Potato Chips Cooked At Home


Kids may love potato chips with the plantain flavor, BBQ or sour cream because they think it’s novel. It’s something unique, they can only get if parents drive to the supermarket to buy. They seldom realize that what is on the supermarket shelf is a replica of what was done in homes, before food was dried, salted and packaged into potato chip packages.

Every indigenous community in the world, has a way of preserving excess food. We had a good corn crop.  How do we preserve it for the winter? Hunters trapped a lot of animals. How do we dry the meat, after we’ve dried the skin for blankets, clothes and curtains? What is good about 2024, is practicality. Kids love potato chip flavours and guess what? They can make them at home. They visit the market with their parents, buy the plantain, slice it and cook it in butter. Kids will discover that it is more enjoyable that ‘plantain chips’ in a bag.
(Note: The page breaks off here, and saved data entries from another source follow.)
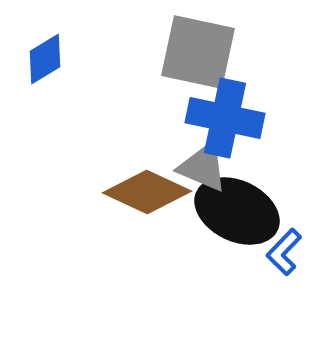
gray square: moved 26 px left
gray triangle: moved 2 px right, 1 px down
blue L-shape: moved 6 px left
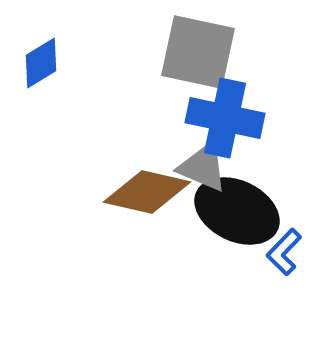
blue diamond: moved 4 px left, 4 px down
brown diamond: rotated 12 degrees counterclockwise
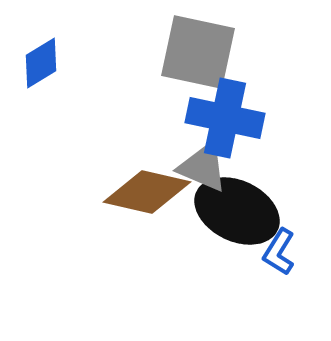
blue L-shape: moved 5 px left; rotated 12 degrees counterclockwise
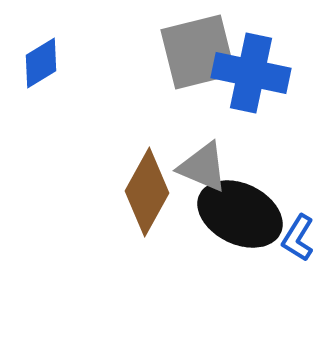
gray square: rotated 26 degrees counterclockwise
blue cross: moved 26 px right, 45 px up
brown diamond: rotated 74 degrees counterclockwise
black ellipse: moved 3 px right, 3 px down
blue L-shape: moved 19 px right, 14 px up
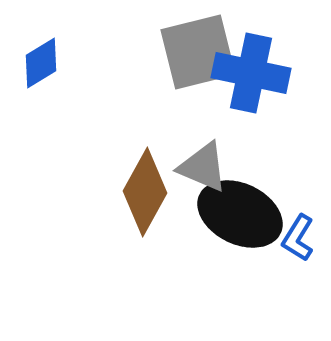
brown diamond: moved 2 px left
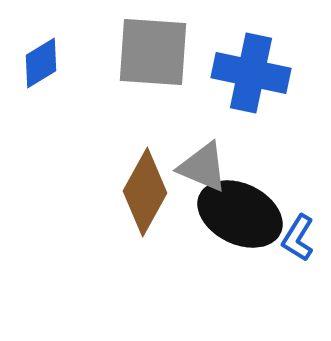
gray square: moved 45 px left; rotated 18 degrees clockwise
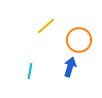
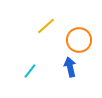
blue arrow: rotated 30 degrees counterclockwise
cyan line: rotated 28 degrees clockwise
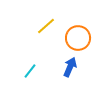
orange circle: moved 1 px left, 2 px up
blue arrow: rotated 36 degrees clockwise
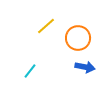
blue arrow: moved 15 px right; rotated 78 degrees clockwise
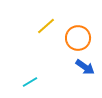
blue arrow: rotated 24 degrees clockwise
cyan line: moved 11 px down; rotated 21 degrees clockwise
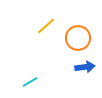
blue arrow: rotated 42 degrees counterclockwise
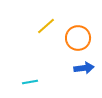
blue arrow: moved 1 px left, 1 px down
cyan line: rotated 21 degrees clockwise
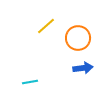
blue arrow: moved 1 px left
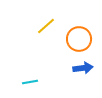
orange circle: moved 1 px right, 1 px down
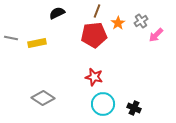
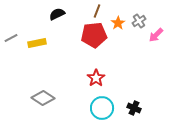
black semicircle: moved 1 px down
gray cross: moved 2 px left
gray line: rotated 40 degrees counterclockwise
red star: moved 2 px right, 1 px down; rotated 24 degrees clockwise
cyan circle: moved 1 px left, 4 px down
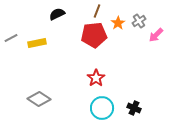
gray diamond: moved 4 px left, 1 px down
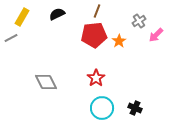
orange star: moved 1 px right, 18 px down
yellow rectangle: moved 15 px left, 26 px up; rotated 48 degrees counterclockwise
gray diamond: moved 7 px right, 17 px up; rotated 30 degrees clockwise
black cross: moved 1 px right
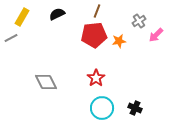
orange star: rotated 24 degrees clockwise
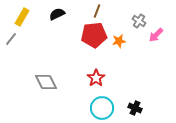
gray cross: rotated 24 degrees counterclockwise
gray line: moved 1 px down; rotated 24 degrees counterclockwise
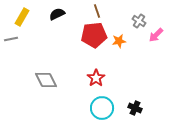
brown line: rotated 40 degrees counterclockwise
gray line: rotated 40 degrees clockwise
gray diamond: moved 2 px up
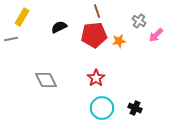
black semicircle: moved 2 px right, 13 px down
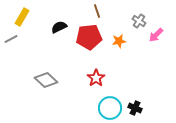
red pentagon: moved 5 px left, 2 px down
gray line: rotated 16 degrees counterclockwise
gray diamond: rotated 20 degrees counterclockwise
cyan circle: moved 8 px right
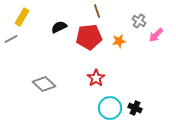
gray diamond: moved 2 px left, 4 px down
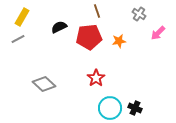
gray cross: moved 7 px up
pink arrow: moved 2 px right, 2 px up
gray line: moved 7 px right
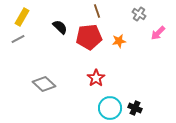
black semicircle: moved 1 px right; rotated 70 degrees clockwise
Before kids make their own plantain chips, they will ask questions about the family. Dad is plantain a banana, it looks like a banana? Parents tell kids what bananas are called in Alabama, Thailand, Uganda, Caribbean and Samoa. My friends from Uganda called it matoke. There might be religious and cultural rituals associated with what we know as banana.

What we have now is kids at home, frying the plantain and getting global geographical and cultural knowledge about plantain, they got at the store for 0.97 cents a pound. It’s more fulfilling that grabbing a large size of plantain potato chips and munching away ignorantly.